WHAT IS NEEDED
How many lines below contain the string "label"? Reply with the number alone.

Entries from a dataset:

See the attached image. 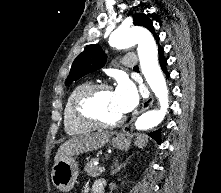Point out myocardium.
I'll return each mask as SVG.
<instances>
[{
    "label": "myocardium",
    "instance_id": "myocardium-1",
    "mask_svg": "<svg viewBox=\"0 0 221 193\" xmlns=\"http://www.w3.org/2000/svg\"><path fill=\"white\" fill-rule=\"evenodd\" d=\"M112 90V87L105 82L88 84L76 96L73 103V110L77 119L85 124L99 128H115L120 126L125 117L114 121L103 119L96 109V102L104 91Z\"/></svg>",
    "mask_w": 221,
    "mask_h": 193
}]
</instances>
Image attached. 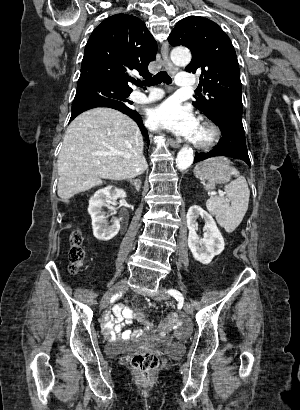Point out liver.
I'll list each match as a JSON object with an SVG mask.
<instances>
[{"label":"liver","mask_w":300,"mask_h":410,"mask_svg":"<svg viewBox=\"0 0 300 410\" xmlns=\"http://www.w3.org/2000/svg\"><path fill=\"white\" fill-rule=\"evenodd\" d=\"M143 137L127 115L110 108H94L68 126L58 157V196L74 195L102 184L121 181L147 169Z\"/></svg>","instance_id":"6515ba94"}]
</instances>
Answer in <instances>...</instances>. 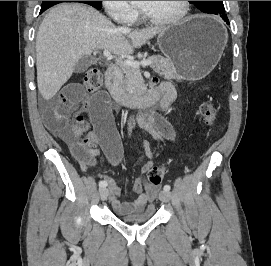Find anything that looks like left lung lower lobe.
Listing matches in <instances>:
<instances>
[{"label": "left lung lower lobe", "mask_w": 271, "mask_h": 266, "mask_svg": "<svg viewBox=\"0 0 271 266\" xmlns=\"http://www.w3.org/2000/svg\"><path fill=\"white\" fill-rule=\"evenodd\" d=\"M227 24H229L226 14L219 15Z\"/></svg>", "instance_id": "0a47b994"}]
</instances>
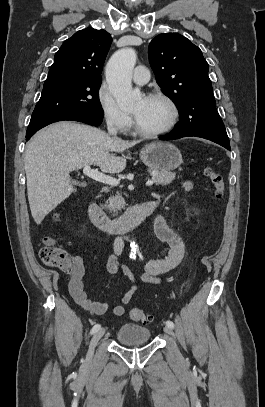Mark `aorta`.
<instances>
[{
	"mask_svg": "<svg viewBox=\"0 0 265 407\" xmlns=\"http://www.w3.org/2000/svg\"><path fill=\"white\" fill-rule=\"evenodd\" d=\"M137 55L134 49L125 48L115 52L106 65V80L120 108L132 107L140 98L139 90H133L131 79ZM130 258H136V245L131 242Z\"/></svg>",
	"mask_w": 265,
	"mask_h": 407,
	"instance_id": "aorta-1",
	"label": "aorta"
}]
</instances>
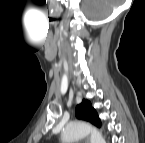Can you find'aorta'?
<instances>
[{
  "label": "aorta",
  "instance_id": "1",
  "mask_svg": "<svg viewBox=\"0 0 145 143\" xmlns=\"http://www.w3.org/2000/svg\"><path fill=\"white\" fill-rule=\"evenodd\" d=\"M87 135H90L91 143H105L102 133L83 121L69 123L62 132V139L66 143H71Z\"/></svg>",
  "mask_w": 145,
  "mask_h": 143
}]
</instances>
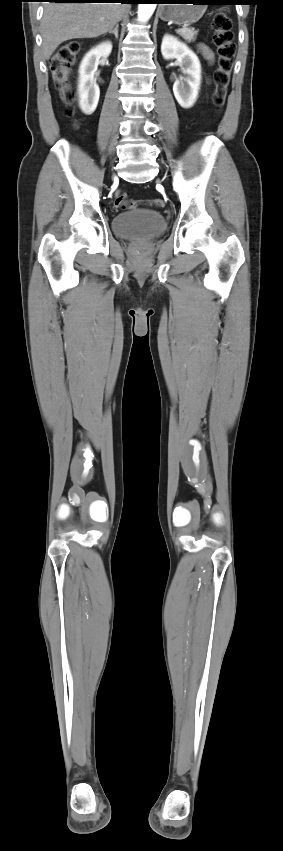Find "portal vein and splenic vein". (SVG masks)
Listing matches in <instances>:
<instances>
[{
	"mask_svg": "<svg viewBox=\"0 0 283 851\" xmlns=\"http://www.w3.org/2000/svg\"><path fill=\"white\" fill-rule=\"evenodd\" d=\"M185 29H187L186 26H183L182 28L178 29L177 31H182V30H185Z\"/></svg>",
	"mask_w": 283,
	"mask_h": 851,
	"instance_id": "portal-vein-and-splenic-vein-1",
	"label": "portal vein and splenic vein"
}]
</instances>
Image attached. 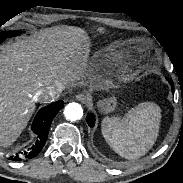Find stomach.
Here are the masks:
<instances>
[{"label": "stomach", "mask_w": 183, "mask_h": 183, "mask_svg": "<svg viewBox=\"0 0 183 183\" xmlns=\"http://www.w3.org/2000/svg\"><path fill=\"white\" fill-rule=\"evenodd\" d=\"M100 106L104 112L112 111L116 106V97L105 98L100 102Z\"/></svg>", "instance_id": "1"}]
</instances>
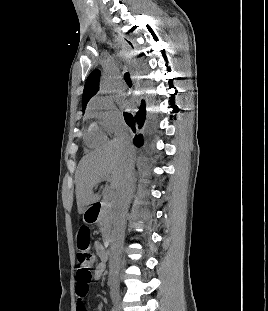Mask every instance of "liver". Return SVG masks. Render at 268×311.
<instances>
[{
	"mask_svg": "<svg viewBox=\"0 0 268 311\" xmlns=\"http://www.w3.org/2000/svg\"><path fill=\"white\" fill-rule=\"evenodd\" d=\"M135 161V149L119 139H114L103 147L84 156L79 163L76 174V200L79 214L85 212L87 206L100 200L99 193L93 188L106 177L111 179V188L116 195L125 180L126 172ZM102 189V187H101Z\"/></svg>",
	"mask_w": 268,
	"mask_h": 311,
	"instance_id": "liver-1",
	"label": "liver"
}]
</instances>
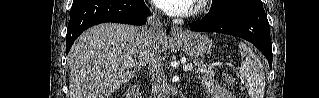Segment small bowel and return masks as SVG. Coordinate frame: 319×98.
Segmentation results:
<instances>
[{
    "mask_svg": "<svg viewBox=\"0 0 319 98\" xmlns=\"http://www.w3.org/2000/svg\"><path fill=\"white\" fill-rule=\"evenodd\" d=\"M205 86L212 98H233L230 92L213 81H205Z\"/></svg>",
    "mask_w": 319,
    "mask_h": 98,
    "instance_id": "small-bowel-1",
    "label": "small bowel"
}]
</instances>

ANSWER TO THE PROBLEM
9